As we sweep downhill with a cliff fall on our left between us and the sea the Wexford coast presents herself as a wooded, steep slope dropping to the shore with no trace of habitation or work of human hands.  Now the vista opens and down below the roof tops of Passage East appear.  Grey in various shades and multi-angled they must surely be an artist’s delight.  A slight glance left and the eye catches the ferry crossing from Ballyhack.  There an ancient castle of the Knights Templar stands sentinel over the river route and the handful of houses clustered around a little fishing harbour and the slipway landing for the ferry.

As on the Passage side the cliffs around Ballyhack are close to the water, so close that I can see my onward path, cut as a ledge through the rock to take me from Ballyhack to Arthurstown.  As always at this point on the road the little game begins, will the ferry have turned around from Passage before we arrive at the slipway?  The next move in the game is to estimate the number of vehicles visible on deck and thus the ferry’s turnaround time.  No such luck today, a single turn in the road means the ferry is out of sight and the bus enters Passage East.

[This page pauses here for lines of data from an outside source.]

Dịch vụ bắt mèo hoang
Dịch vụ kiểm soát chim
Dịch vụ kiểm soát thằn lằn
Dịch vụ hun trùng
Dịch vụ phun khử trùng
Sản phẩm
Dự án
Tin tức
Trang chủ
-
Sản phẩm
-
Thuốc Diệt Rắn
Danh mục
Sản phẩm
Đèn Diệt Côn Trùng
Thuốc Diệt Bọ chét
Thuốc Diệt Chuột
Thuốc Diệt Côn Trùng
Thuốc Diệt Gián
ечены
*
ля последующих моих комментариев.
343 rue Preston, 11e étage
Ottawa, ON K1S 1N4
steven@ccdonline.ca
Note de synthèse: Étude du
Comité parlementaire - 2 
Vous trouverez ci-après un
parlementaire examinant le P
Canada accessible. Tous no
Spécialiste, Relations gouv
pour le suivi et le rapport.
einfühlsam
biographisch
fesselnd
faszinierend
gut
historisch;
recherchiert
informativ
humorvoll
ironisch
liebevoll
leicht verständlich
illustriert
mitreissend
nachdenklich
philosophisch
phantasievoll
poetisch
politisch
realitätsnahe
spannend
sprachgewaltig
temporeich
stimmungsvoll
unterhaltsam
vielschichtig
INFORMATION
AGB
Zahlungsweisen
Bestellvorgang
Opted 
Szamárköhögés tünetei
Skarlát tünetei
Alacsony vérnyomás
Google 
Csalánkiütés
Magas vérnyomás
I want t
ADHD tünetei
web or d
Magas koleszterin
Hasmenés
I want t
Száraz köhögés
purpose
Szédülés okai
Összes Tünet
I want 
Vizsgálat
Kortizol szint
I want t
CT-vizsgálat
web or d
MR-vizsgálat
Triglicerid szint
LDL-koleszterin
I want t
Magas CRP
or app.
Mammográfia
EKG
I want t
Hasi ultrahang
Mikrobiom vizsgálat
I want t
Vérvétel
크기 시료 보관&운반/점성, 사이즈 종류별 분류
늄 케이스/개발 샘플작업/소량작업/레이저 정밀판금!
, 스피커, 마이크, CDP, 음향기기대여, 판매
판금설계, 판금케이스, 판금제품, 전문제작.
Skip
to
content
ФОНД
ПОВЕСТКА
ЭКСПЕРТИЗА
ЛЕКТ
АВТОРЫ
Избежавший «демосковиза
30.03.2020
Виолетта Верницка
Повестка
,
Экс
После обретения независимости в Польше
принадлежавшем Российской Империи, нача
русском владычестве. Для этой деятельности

Exiting in the square, thanking the driver, rearranging my knapsack, breathing in the saltier air I put one foot forward and walk to the ferry.  A few steps take me out of the square, down a side street and along a little quay.  From now on I am truly on my walking journey, free now from trains and buses I walk to the ferry and when we have crossed the wide water I will leave the ferry and walk along the road.  I am content to wait on the quayside and admire all around me while the ferry approaches again from the other side.